Ferrets can make wonderful pets for the right owner. They are affectionate, rambunctious, and certainly mischievous little animals that can prove to be very entertaining and can bring loads of enjoyment to your family. But perhaps you’ve been wondering if ferrets would do better if you provided another friend, rather than just having you to play with.
While ferrets will be fine with just human companionship, this means you will be required to spend a lot of time with them. Otherwise, it’s generally recommended that you should have ferrets in pairs, at the very least.
If you would like to learn more, we’ll go over the pros and cons of bringing a friend for your ferret home as well as what kind of animal will make the best companion.
A Little Bit About Ferrets
Ferrets have been kept as pets and domesticated for at least 2,000 years! This is rather surprising when you consider their scientific name, Mustela putorius furo, which roughly translates to “stinky weasel thief.” It’s surprising, perhaps, but it’s the ferret’s personality that makes all the difference and shines through.
The average lifespan of the pet ferret is 5 to 10 years, depending on where you find yours. Ferrets that come from breeders tend to live longer than those purchased in pet stores, so that’s something to think about when you’re looking for a new ferret.
If you are considering bringing a new ferret into your household, you also need to double-check the laws in your location. This is partly because ferrets are considered pests in some areas. They are also categorized as exotic pets since they don’t originate in many of the countries that commonly have them as pets.
The District of Columbia, Hawaii, and California, as well as New York City, all have bans on ferrets as pets, as do parts of Australia (Queensland, Northern Territory, Western Australia) and New Zealand.
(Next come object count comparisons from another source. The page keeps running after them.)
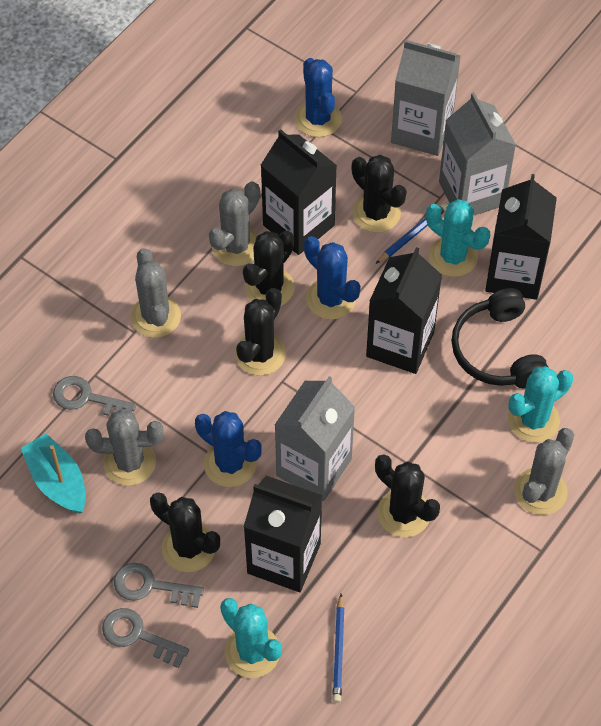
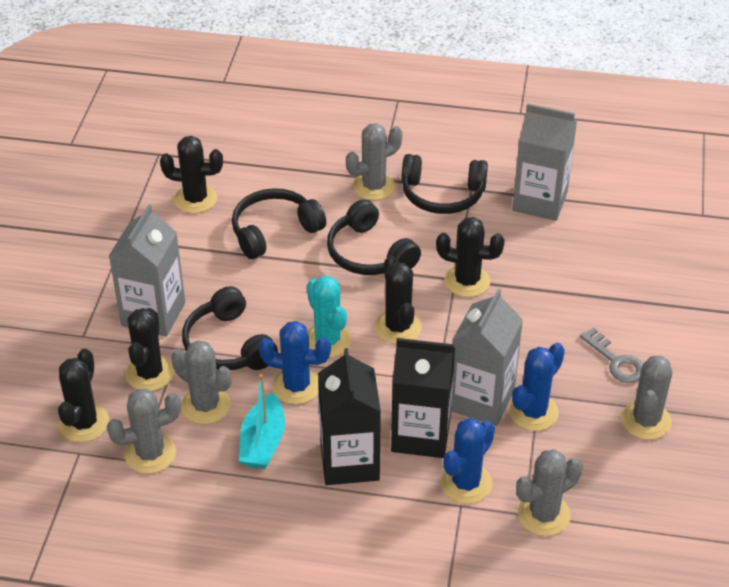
black carton: 4 -> 2
black headphones: 1 -> 4
blue pencil: 2 -> 0
grey cactus: 4 -> 5
grey key: 3 -> 1
turquoise cactus: 3 -> 1

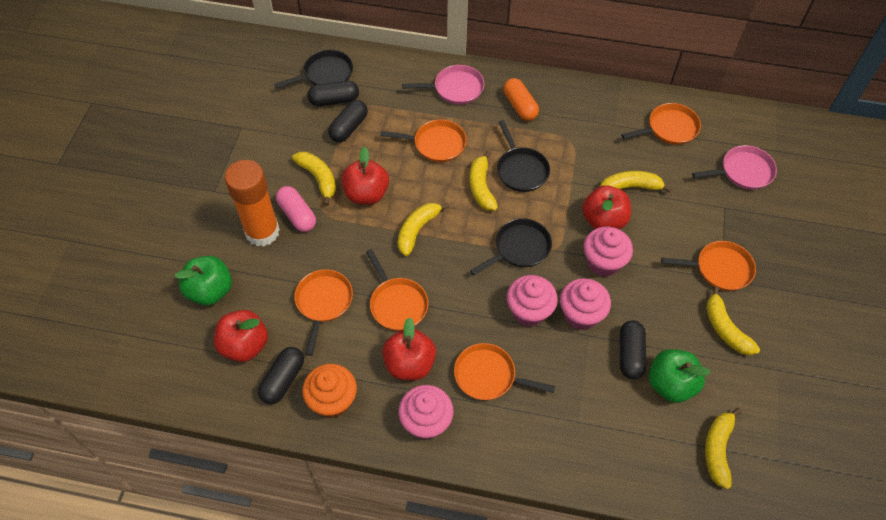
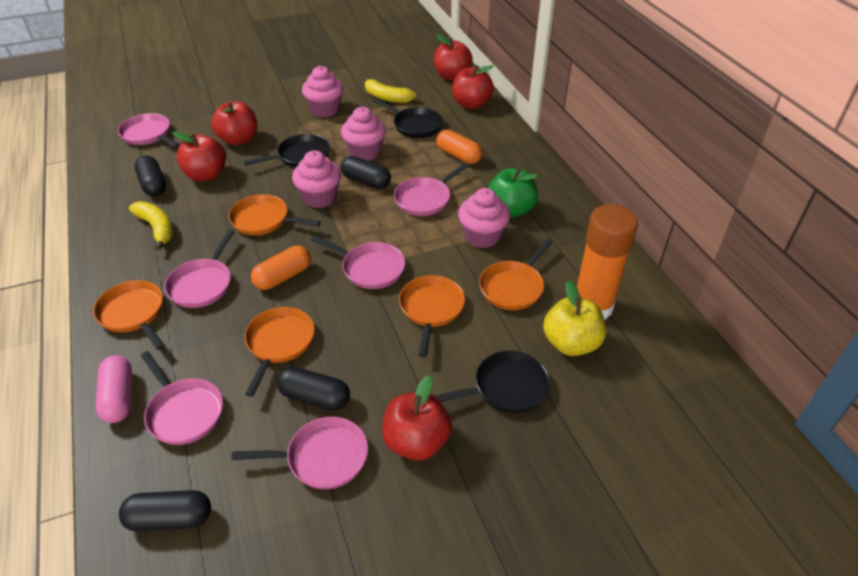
green apple: 2 -> 1
orange capsule: 1 -> 2
orange cupcake: 1 -> 0
orange pan: 6 -> 5
pink pan: 2 -> 6
red apple: 4 -> 5
yellow apple: 0 -> 1
yellow banana: 6 -> 2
Advantages of Another Ferret Friend
Ferrets are very social creatures. Did you know that when you have a group of ferrets, they are called a business of ferrets? They love lots of attention and someone to play with, and what’s better than another ferret buddy? They have a constant playmate that will be ready to play anytime – even in the middle of the night! And let’s not forget the snuggle factor. Having another ferret around gives them someone to cuddle with when they sleep, and it doesn’t get much cuter than that!
It’s best if you keep ferrets as a pair or a small group, and as long as they are all neutered and spayed, both females and males can live together.
And overall, taking care of an extra two or three ferrets isn’t that much more challenging than just looking after one.
Many ferret owners find that having multiple ferrets gives them constant companionship, so you don’t have to worry about a lonely single ferret when you have to work outside of the home every day.
Disadvantages of Another Ferret Friend
The most significant disadvantage of providing a companion for your ferret is that they usually develop a strong bond, but when one dies, the ferret left behind can become extremely depressed.
When this happens, it’s recommended to allow your ferret to spend some time with the deceased ferret so it can go through the grieving process. You should also spend as much time as possible with your remaining ferret as she might stop eating and will become lethargic.
Another con is that the ferret will form a much stronger bond with another ferret, and you might find that they’ll want to spend less time playing with you.
And all ferrets have individual personalities. Not every ferret will appreciate another ferret showing up in their lives. And if you already have a small group, they might reject a new ferret.
And, of course, there will be an increase in vet bills as well as the need to clean the litter much more frequently.
What About Other Pets?
We’ve established that ferrets generally do quite well with other ferrets. But what if you have other pets, or you’re thinking of bringing a different species into your home?
Ferrets typically get along just fine with cats and dogs, but they should always be under constant supervision. The main concern would be with the cat or dog and how they will view the ferret. Many breeds of dogs, particularly terriers, were bred to dig out small prey and would therefore look at your ferret as fair game.
On the other hand, your ferret should never interact with rodents or rabbits. They are natural prey for ferrets and the ferret’s instincts might kick in. If you already have both a ferret and a hamster, for example, just be sure to always keep them separate.
Ferrets are social, but there are many solitary ferrets out there that are super happy and well-adjusted. But there’s no real harm in bringing another ferret into your home as the majority of ferrets will absolutely love the company. And you’ll get such joy watching them play and wrestle and sleep together.
You know how much time commitment you have for your ferret, so the final choice is yours. While losing a ferret friend can be devastating for the other ferret, there are ways of helping her cope, so don’t let that possibility be the reason you don’t get another ferret. Bringing them together will make your ferret happier, which of course, will make you happier.